__Human keypoint data__

-------

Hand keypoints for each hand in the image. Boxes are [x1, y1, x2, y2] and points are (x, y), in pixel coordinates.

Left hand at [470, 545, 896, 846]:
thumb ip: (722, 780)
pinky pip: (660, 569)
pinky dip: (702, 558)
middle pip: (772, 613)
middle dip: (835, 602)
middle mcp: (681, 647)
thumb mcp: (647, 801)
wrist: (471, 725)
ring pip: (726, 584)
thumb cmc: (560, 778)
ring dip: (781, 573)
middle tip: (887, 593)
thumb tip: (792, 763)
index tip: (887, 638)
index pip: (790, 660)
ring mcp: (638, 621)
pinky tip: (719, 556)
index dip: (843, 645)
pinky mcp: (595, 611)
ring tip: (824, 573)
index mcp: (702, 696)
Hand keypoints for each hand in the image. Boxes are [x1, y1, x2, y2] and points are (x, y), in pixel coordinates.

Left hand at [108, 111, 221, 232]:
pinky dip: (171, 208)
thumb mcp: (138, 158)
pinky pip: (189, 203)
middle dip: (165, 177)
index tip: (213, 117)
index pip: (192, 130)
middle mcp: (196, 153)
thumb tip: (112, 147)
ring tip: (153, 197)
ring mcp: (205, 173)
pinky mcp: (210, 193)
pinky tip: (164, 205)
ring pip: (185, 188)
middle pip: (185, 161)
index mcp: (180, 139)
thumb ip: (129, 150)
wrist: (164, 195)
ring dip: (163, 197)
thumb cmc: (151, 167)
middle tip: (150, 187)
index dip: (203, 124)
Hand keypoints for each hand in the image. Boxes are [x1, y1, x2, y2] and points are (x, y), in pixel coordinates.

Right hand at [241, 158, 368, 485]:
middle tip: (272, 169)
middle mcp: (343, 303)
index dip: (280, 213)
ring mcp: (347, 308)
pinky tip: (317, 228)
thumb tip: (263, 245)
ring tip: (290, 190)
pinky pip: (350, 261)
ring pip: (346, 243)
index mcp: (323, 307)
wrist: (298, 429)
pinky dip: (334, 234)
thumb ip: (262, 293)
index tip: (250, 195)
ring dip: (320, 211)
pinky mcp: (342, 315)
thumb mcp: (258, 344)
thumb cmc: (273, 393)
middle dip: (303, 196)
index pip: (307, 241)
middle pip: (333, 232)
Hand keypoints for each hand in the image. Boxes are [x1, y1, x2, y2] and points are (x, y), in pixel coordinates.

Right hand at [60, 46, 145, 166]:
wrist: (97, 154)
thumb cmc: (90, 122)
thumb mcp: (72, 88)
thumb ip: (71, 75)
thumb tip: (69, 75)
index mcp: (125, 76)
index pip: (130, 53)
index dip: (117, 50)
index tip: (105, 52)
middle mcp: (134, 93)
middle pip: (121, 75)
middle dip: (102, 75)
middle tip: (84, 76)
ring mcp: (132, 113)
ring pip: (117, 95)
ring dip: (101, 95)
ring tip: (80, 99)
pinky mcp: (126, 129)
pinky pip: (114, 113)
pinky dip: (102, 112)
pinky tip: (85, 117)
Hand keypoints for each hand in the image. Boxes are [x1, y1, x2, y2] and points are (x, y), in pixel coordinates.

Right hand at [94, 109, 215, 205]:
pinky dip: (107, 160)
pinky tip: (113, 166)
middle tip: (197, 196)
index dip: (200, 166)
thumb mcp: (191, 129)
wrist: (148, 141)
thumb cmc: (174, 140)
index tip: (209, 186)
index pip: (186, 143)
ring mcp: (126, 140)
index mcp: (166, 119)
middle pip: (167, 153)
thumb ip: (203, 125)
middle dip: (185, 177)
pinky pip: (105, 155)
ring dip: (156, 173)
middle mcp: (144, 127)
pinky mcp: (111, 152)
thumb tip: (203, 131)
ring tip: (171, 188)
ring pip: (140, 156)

-------

__WHAT IS NEEDED__
Please write out the entries above in full, exactly as they read.

__RESPONSE BOX__
Hand keypoints for each hand in the image. Boxes are [x1, y1, x2, y2] and points are (x, y), in pixel coordinates.

Left hand at [470, 545, 896, 846]:
thumb ip: (722, 780)
pinky pip: (660, 569)
pinky dip: (702, 558)
middle pip: (772, 613)
middle dip: (835, 602)
middle mcp: (681, 647)
thumb mcp: (647, 801)
wrist: (471, 725)
ring pip: (726, 584)
thumb cmc: (560, 778)
ring dip: (781, 573)
middle tip: (887, 593)
thumb tip: (792, 763)
index tip: (887, 638)
index pip: (790, 660)
ring mcp: (638, 621)
pinky tip: (719, 556)
index dip: (843, 645)
pinky mcp: (595, 611)
ring tip: (824, 573)
index mcp: (702, 696)
Hand keypoints for each hand in the image. Boxes are [x1, y1, x2, y2] and points are (x, y), in pixel coordinates.

Left hand at [108, 111, 221, 232]:
pinky dip: (171, 208)
thumb mcp: (138, 158)
pinky pip: (189, 203)
middle dip: (165, 177)
index tip: (213, 117)
index pip: (192, 130)
middle mcp: (196, 153)
thumb tip: (112, 147)
ring tip: (153, 197)
ring mcp: (205, 173)
pinky mcp: (210, 193)
pinky tip: (164, 205)
ring pip: (185, 188)
middle pip: (185, 161)
index mcp: (180, 139)
thumb ip: (129, 150)
wrist: (164, 195)
ring dip: (163, 197)
thumb cmc: (151, 167)
middle tip: (150, 187)
index dip: (203, 124)
Hand keypoints for each hand in the image. Boxes are [x1, y1, x2, y2] and points are (x, y), in pixel coordinates.

Right hand at [241, 158, 368, 485]:
middle tip: (272, 169)
middle mcp: (343, 303)
index dip: (280, 213)
ring mcp: (347, 308)
pinky tip: (317, 228)
thumb tip: (263, 245)
ring tip: (290, 190)
pinky pip: (350, 261)
ring pip: (346, 243)
index mcp: (323, 307)
wrist: (298, 429)
pinky dip: (334, 234)
thumb ip: (262, 293)
index tip: (250, 195)
ring dip: (320, 211)
pinky mcp: (342, 315)
thumb mcp: (258, 344)
thumb cmc: (273, 393)
middle dip: (303, 196)
index pip: (307, 241)
middle pip: (333, 232)
Hand keypoints for each hand in the image. Boxes are [x1, y1, x2, y2] and points are (x, y), in pixel coordinates.

Right hand at [60, 46, 145, 166]:
wrist: (97, 154)
thumb cmc: (90, 122)
thumb mcp: (72, 88)
thumb ip: (71, 75)
thumb tip: (69, 75)
index mcp: (125, 76)
index pip: (130, 53)
index dip: (117, 50)
index tip: (105, 52)
middle mcp: (134, 93)
middle pip: (121, 75)
middle dip: (102, 75)
middle tip: (84, 76)
ring mcp: (132, 113)
ring pip: (117, 95)
ring dip: (101, 95)
ring tip: (80, 99)
pinky mcp: (126, 129)
pinky pip: (114, 113)
pinky dip: (102, 112)
pinky tip: (85, 117)
Hand keypoints for each hand in the image. Boxes are [x1, y1, x2, y2] and points are (x, y), in pixel coordinates.

Right hand at [94, 109, 215, 205]:
pinky dip: (107, 160)
pinky tip: (113, 166)
middle tip: (197, 196)
index dip: (200, 166)
thumb mcp: (191, 129)
wrist: (148, 141)
thumb cmc: (174, 140)
index tip: (209, 186)
index pip: (186, 143)
ring mcp: (126, 140)
index mcp: (166, 119)
middle pip: (167, 153)
thumb ip: (203, 125)
middle dip: (185, 177)
pinky pip: (105, 155)
ring dip: (156, 173)
middle mcp: (144, 127)
pinky mcp: (111, 152)
thumb tip: (203, 131)
ring tip: (171, 188)
ring pip: (140, 156)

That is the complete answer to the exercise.